- O Globo
Ao assumir ministério, a pastora Damares Alves indicou que pode usar a estrutura do governo para ampliar o rebanho das igrejas evangélicas
O tom da nova ministra foi grandiloquente. “Queremos fazer a grande revolução que o Brasil precisa”, proclamou. As palavras sugeriam o anúncio de uma meta universalista, como o fim do analfabetismo ou a erradicação da pobreza. Mas a revolução pretendida por Damares Alves era outra. “Neste governo, menina será princesa e menino será príncipe”, disse.
Ao assumir o Ministério da Mulher, da Família e dos Direitos Humanos, na quarta-feira, a pastora discursou como se estivesse no púlpito de sua igreja. “Eu acredito nos desígnios de Deus, eu acredito nos propósitos de Deus, e Deus uniu nesse ministério um time, ele uniu um exército”, empolgou-se.

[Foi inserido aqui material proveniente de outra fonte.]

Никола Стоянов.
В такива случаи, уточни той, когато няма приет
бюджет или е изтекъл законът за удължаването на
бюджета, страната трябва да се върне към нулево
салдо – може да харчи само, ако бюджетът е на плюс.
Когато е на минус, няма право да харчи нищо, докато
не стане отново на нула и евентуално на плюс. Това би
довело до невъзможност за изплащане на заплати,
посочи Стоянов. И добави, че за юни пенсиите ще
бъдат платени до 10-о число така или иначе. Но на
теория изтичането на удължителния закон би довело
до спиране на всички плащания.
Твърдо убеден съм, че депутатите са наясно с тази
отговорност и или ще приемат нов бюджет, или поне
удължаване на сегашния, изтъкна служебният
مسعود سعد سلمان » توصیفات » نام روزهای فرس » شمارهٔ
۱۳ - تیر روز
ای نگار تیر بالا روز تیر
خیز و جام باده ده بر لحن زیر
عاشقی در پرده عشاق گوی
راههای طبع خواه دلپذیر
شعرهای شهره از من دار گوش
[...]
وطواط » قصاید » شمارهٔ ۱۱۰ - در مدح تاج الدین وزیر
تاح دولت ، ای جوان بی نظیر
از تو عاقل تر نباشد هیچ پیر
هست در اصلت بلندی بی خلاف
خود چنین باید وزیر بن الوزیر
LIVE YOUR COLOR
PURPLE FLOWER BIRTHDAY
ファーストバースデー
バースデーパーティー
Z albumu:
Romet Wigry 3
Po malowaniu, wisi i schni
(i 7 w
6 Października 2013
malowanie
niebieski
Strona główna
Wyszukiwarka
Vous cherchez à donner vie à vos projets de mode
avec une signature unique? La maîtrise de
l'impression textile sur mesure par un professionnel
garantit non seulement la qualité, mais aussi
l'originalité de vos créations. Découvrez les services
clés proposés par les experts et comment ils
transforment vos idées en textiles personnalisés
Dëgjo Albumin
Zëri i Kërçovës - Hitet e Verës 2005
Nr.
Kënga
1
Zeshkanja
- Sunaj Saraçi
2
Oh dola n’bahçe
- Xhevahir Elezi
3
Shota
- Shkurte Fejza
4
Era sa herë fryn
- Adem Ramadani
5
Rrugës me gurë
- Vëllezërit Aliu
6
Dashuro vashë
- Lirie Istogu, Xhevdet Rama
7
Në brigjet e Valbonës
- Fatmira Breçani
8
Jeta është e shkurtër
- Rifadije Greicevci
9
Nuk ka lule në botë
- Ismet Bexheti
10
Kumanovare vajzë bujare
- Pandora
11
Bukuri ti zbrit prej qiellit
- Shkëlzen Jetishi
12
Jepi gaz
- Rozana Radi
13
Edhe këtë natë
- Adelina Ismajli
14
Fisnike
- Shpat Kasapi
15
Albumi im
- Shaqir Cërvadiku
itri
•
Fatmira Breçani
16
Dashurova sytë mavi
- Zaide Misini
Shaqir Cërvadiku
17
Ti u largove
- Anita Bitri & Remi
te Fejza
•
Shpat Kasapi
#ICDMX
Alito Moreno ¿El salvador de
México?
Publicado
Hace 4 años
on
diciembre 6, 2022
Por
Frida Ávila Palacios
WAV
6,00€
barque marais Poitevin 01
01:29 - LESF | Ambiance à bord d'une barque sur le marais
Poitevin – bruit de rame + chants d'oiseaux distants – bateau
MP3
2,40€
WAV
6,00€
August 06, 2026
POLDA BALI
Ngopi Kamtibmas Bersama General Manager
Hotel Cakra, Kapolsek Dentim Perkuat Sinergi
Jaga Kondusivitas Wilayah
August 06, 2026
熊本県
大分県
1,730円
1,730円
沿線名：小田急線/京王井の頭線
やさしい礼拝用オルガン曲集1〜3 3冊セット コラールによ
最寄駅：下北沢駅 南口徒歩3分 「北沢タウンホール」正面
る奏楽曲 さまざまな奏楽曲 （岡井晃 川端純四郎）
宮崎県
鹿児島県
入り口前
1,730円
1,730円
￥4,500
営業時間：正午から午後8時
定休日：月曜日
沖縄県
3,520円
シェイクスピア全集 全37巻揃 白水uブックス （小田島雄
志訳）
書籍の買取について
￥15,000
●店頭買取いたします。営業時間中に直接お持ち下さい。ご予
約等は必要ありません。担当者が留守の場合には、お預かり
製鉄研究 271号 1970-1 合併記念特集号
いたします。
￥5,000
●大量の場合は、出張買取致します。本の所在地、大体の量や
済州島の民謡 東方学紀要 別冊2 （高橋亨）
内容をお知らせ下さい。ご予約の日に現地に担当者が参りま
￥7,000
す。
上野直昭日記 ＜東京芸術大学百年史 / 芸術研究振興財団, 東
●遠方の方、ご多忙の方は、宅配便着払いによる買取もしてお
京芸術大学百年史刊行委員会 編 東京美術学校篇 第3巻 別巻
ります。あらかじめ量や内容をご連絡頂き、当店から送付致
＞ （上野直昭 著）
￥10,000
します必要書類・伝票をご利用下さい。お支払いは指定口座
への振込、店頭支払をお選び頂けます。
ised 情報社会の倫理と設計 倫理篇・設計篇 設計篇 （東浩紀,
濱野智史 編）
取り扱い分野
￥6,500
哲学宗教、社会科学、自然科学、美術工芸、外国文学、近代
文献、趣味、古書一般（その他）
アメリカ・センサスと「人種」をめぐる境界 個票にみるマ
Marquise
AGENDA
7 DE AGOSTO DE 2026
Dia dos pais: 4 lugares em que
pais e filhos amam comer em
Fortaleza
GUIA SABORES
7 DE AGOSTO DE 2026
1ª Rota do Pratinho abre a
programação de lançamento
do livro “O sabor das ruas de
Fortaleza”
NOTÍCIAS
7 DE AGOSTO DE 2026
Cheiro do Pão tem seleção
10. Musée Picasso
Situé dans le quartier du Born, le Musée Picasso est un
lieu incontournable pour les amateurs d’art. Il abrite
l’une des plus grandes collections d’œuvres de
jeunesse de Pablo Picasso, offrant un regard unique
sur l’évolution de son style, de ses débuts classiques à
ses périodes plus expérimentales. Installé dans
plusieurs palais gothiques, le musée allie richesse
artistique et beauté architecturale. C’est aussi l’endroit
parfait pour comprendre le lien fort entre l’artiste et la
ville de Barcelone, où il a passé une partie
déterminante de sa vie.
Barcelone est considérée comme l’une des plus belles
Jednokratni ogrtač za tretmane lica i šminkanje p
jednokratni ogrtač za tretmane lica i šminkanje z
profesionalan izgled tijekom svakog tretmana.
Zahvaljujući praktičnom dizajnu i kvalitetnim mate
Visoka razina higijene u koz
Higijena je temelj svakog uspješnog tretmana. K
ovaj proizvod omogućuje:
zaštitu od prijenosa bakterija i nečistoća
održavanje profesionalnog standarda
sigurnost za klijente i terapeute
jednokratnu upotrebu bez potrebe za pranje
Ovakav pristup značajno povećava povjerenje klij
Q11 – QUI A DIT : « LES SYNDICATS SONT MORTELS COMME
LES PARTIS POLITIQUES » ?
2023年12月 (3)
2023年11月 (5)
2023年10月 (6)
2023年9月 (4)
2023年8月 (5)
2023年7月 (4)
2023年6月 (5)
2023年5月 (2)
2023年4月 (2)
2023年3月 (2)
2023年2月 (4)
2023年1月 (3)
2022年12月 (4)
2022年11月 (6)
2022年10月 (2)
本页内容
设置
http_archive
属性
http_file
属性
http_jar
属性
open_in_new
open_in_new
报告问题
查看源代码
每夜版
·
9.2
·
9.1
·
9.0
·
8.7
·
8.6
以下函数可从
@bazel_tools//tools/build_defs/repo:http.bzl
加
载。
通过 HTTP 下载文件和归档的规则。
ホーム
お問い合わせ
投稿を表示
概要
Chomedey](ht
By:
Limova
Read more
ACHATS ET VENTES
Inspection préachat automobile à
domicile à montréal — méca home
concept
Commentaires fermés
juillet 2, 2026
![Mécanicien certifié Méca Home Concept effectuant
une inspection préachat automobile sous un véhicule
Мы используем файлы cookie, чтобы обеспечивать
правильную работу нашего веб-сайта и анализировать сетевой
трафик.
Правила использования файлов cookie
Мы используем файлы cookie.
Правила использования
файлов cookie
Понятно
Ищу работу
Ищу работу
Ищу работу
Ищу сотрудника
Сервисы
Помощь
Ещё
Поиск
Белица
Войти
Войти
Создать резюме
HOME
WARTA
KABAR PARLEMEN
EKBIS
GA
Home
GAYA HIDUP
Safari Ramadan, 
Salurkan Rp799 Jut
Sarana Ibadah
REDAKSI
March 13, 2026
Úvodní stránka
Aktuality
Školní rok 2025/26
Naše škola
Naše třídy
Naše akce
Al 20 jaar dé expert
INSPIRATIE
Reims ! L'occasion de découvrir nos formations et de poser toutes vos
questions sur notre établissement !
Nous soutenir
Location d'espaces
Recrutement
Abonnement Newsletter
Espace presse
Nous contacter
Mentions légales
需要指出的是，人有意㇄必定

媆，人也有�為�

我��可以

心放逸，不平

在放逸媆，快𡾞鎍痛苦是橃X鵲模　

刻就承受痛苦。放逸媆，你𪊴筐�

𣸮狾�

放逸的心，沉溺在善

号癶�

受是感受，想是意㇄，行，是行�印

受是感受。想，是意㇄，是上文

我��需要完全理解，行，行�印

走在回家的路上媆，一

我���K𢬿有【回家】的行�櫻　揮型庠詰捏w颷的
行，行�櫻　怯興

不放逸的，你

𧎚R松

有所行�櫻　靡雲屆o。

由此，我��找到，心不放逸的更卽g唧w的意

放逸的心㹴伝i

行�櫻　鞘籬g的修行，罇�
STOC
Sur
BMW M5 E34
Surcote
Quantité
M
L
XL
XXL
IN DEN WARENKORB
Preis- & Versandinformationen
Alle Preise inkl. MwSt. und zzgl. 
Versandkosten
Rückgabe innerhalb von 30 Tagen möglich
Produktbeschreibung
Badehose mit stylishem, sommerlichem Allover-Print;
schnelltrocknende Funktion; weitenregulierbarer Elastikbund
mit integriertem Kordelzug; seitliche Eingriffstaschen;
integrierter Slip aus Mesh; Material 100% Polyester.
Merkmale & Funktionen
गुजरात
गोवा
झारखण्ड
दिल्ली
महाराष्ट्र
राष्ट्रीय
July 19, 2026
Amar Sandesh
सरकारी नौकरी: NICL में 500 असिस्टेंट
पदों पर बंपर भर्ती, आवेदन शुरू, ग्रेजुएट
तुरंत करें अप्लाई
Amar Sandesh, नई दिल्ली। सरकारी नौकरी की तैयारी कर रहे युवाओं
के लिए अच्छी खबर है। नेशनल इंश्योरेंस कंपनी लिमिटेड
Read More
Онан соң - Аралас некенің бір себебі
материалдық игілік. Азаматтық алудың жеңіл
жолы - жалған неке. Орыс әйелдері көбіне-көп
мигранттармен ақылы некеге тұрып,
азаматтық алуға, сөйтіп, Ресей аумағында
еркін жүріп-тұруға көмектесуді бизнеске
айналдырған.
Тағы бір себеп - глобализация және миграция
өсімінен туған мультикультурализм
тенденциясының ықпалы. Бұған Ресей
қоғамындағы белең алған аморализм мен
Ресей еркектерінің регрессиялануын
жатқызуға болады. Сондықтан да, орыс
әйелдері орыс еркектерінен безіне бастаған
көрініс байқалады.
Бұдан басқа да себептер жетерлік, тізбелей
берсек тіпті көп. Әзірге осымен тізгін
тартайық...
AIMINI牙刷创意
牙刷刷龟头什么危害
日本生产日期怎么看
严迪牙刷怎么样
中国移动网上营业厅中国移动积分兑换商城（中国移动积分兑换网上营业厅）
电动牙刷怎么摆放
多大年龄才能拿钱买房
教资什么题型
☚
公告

Indicada pela bancada evangélica, Damares promete turbinar no Executivo as bandeiras conservadoras que seus padrinhos defendem no Congresso. Numa pasta que deveria proteger a diversidade e as minorias, ela indicou que atuará como propagandista da sua própria crença. “O Estado é laico, mas essa ministra é terrivelmente cristã”, resumiu.
Embora não tenha sido nomeada para o Ministério da Educação, a pastora deixou claro que vai se empenhar pela aprovação do projeto Escola Sem Partido. “Acabou a doutrinação ideológica de crianças e adolescentes no Brasil!”, bradou. “Glória a Deus!”, responderam os aliados na plateia.
Ela também indicou a intenção de usar a estrutura do ministério para se aproximar de novos fiéis em potencial. “A secretaria estará indo aos acampamentos de ciganos e às aldeias indígenas”, disse. Damares é fundadora de uma ONG que envia missionários evangélicos a povos da Amazônia, com o objetivo declarado de combater o infanticídio.
Em tom de deboche, a pastora mencionou as críticas de indigenistas, procuradores e policiais à entidade. Segundo reportagem da “Folha de S.Paulo”, a Polícia Federal já notificou a Funai sobre a suspeita de que a suposta ação humanitária encubra a prática de tráfico de crianças. “A imprensa fala que eu sou sequestradora. Hmmmm, sou perigosa!”, ironizou.
Com números na ponta da língua, a nova ministra demonstrou que seu público-alvo já está mapeado. “Somos 800 mil índios e um milhão de ciganos”, disse. Os indícios de que Damares pretende usar o cargo para ampliar o rebanho das igrejas estão aí. No entanto, a internet preferiu discutir o vídeo em que ela anuncia uma “nova era no Brasil” e informa, com pulinhos de euforia, que os meninos vão vestir azul e as meninas sairão de rosa.